◆ **Testo della pagina**:

Dedicato a chi non crede nell’Europa dell’istruzione, degli scambi interculturali, della solidarietà attiva

10 Dicembre 2017

Ore 4:38

Non mi è mancata l’insonnia, non mi è mancata proprio per niente. È tornata a trovarmi due settimane fa e sembra non volermi più lasciare. L’ultima volta mi aveva tormentata pesantemente una settimana prima della partenza per Cambridge, ma non era stato male. Impiegavo le notti a pianificare la mia nuova vita, a immaginare ogni dettaglio dell’esperienza che da anni avevo desiderato intraprendere, un term di A level in un liceo inglese.

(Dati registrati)
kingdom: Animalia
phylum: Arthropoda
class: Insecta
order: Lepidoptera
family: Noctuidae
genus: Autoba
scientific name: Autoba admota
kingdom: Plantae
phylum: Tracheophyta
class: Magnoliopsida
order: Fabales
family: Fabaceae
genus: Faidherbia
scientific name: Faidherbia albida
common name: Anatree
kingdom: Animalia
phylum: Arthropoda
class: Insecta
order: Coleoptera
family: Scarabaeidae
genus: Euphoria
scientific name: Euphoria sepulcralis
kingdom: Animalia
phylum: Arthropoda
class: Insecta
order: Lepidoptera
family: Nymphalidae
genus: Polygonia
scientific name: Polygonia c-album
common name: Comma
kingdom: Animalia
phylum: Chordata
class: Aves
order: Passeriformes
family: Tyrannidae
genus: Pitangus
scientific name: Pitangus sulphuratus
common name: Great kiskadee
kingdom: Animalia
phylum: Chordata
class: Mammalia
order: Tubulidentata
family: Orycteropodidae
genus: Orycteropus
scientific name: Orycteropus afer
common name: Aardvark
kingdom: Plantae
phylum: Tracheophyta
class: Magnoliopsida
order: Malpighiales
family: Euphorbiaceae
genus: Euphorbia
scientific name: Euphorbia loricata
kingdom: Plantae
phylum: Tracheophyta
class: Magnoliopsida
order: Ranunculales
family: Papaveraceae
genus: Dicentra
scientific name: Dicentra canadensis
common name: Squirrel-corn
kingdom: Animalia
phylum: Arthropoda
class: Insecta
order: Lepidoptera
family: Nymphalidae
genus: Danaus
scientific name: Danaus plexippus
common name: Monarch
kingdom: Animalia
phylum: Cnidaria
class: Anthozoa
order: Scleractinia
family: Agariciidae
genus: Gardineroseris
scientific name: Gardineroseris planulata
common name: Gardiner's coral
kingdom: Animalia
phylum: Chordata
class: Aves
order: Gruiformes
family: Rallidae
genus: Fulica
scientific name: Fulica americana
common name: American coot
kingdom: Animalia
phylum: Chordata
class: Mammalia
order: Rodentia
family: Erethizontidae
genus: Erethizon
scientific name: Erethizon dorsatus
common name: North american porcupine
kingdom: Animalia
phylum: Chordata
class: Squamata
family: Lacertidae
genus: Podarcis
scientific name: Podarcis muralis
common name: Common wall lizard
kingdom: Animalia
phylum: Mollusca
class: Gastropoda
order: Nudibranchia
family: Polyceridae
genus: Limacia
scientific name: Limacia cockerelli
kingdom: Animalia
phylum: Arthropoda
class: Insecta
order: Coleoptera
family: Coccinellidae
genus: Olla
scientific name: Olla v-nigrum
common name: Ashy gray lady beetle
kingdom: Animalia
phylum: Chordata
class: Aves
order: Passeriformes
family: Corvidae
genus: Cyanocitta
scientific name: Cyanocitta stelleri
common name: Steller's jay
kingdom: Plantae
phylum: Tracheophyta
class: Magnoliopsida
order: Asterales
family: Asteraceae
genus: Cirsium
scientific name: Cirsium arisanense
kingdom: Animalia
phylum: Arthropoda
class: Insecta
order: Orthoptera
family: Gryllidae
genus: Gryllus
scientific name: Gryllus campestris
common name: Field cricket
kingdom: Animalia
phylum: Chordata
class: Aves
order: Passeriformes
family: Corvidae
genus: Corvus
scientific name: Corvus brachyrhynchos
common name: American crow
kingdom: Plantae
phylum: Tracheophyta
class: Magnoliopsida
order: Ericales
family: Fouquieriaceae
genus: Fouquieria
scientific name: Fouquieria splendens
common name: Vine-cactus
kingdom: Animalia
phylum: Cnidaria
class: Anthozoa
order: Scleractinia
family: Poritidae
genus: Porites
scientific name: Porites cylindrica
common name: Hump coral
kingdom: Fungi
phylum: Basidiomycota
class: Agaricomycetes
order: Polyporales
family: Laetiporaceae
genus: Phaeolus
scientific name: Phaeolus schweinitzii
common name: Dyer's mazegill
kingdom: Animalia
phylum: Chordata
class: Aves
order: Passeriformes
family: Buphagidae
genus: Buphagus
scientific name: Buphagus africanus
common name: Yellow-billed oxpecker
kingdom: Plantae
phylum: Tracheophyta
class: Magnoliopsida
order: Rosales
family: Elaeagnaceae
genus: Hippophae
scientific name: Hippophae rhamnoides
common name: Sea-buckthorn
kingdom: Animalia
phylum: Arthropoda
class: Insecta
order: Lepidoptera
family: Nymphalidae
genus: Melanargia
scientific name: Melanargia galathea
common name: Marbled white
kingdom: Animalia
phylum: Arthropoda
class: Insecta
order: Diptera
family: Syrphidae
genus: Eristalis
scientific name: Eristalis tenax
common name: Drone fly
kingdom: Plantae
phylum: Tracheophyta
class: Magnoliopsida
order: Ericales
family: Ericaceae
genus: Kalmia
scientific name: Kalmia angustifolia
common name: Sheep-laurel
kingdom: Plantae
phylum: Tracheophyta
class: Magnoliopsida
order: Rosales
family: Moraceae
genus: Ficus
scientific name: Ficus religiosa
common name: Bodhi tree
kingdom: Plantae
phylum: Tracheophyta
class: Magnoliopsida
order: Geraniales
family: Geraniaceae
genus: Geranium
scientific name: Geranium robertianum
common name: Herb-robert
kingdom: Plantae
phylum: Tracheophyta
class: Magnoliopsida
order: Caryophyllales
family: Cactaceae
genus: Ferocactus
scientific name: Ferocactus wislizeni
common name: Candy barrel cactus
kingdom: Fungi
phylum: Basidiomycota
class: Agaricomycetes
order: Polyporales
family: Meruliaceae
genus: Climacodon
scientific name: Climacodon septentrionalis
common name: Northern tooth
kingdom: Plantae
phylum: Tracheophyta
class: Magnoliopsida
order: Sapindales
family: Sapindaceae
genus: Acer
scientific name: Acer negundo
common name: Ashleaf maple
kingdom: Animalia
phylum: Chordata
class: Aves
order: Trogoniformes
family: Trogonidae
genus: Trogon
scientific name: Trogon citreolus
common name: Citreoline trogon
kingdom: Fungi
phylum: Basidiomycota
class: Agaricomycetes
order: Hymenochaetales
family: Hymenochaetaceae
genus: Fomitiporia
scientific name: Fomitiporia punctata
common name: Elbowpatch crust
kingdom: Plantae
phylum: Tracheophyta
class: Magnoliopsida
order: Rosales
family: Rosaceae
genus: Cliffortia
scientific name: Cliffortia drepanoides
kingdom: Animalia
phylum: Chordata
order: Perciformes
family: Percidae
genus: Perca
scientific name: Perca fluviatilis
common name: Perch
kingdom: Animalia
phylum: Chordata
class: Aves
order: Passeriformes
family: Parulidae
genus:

◆ **Descrizione del problema**: Riporta fedelmente, dal testo della pagina sopra, tutto il tratto che va da "Dedicato a chi" fino a "un liceo inglese.".

◆ **Soluzione**:
Dedicato a chi non crede nell’Europa dell’istruzione, degli scambi interculturali, della solidarietà attiva

10 Dicembre 2017

Ore 4:38

Non mi è mancata l’insonnia, non mi è mancata proprio per niente. È tornata a trovarmi due settimane fa e sembra non volermi più lasciare. L’ultima volta mi aveva tormentata pesantemente una settimana prima della partenza per Cambridge, ma non era stato male. Impiegavo le notti a pianificare la mia nuova vita, a immaginare ogni dettaglio dell’esperienza che da anni avevo desiderato intraprendere, un term di A level in un liceo inglese.